WTIF-FM
- Omega, Georgia; United States;
- Broadcast area: Tifton, Georgia
- Frequency: 107.5 MHz

Programming
- Format: Silent

Ownership
- Owner: Journey Church of Tifton, Inc.
- Sister stations: WFFM, WTIF

History
- First air date: April 1993
- Former call signs: WXJF (July 12, 1990-August 30, 1991) WQBX (August 30, 1991-May 10, 1993)

Technical information
- Licensing authority: FCC
- Facility ID: 63841
- Class: A
- ERP: 6,000 watts
- HAAT: 100 meters
- Transmitter coordinates: 31°27′17.00″N 83°33′37.00″W﻿ / ﻿31.4547222°N 83.5602778°W

Links
- Public license information: Public file; LMS;

= WTIF-FM =

WTIF-FM (107.5 FM) is a radio station licensed to Omega, Georgia, United States.
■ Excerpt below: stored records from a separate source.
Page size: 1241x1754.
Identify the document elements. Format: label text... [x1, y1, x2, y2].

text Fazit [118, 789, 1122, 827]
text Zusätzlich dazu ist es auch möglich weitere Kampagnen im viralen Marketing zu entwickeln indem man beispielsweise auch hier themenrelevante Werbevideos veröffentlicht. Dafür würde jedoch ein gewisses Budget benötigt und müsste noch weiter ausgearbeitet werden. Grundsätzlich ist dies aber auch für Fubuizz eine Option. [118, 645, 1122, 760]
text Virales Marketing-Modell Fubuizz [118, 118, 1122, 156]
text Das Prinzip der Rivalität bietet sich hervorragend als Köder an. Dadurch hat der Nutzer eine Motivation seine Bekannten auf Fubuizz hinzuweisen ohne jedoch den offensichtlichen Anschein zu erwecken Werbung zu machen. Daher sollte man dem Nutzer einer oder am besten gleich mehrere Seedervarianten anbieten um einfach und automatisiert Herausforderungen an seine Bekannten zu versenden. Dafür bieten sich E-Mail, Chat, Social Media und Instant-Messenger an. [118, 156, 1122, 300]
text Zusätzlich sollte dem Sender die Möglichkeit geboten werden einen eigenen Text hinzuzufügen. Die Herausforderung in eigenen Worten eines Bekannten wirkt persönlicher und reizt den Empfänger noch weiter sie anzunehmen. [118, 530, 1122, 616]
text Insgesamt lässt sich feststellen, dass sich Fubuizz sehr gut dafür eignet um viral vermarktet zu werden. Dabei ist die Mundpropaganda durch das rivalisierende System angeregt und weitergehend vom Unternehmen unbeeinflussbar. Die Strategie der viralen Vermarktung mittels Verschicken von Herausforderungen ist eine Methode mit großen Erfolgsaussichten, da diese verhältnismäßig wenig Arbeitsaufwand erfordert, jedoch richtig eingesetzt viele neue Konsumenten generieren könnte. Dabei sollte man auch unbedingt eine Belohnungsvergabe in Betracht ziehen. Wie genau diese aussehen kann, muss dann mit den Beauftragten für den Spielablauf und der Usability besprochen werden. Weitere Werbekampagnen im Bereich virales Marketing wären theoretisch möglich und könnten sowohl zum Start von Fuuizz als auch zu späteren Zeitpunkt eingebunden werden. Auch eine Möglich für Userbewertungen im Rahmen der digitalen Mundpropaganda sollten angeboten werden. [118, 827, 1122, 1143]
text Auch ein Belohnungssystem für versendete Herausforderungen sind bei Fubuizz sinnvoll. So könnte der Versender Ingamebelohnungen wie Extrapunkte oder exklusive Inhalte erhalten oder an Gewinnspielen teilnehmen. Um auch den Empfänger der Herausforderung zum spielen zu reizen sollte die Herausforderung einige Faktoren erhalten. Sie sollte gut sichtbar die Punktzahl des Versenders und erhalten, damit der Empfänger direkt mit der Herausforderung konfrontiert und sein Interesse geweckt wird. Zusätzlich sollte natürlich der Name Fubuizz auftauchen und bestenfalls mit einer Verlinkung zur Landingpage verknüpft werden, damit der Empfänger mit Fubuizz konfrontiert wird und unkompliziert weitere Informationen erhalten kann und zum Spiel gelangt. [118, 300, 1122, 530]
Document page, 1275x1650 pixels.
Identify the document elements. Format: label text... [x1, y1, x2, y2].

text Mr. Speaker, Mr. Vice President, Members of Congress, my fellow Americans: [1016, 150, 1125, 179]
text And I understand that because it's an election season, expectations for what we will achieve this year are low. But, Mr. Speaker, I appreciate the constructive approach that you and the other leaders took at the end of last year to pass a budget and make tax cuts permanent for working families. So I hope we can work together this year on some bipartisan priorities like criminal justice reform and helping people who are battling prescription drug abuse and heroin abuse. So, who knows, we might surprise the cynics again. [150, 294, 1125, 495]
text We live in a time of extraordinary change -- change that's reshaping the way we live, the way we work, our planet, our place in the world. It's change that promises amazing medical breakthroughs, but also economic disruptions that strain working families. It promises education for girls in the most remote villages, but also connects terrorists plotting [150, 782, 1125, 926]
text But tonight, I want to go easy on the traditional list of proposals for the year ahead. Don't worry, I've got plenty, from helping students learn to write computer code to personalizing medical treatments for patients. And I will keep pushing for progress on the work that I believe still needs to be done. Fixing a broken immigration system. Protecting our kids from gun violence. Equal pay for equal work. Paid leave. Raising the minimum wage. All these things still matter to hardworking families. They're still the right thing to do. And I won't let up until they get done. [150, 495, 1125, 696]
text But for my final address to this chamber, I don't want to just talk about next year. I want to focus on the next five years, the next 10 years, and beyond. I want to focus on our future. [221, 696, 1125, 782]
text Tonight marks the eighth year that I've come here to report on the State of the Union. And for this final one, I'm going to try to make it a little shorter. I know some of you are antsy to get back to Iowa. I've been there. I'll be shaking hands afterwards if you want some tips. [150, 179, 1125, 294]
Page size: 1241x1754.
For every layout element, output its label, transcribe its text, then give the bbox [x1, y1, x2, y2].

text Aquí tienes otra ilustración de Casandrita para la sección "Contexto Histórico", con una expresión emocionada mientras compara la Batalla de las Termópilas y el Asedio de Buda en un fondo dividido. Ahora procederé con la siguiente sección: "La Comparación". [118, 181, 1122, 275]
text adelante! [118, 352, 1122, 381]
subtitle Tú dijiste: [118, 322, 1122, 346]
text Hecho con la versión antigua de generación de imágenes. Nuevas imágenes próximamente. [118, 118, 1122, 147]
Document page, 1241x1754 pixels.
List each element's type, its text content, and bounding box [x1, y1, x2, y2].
The station is currently owned by Journey Church of Tifton, Inc.

==History==
The station received its first call sign, WXJF, on July 12, 1990. On August 30, 1991, the station changed its call sign to WQBX, and on May 10, 1993 to the current WTIF-FM.

WTIF-FM had been airing a Country music format. On July 6, 2022, WTIF-FM ceased operations.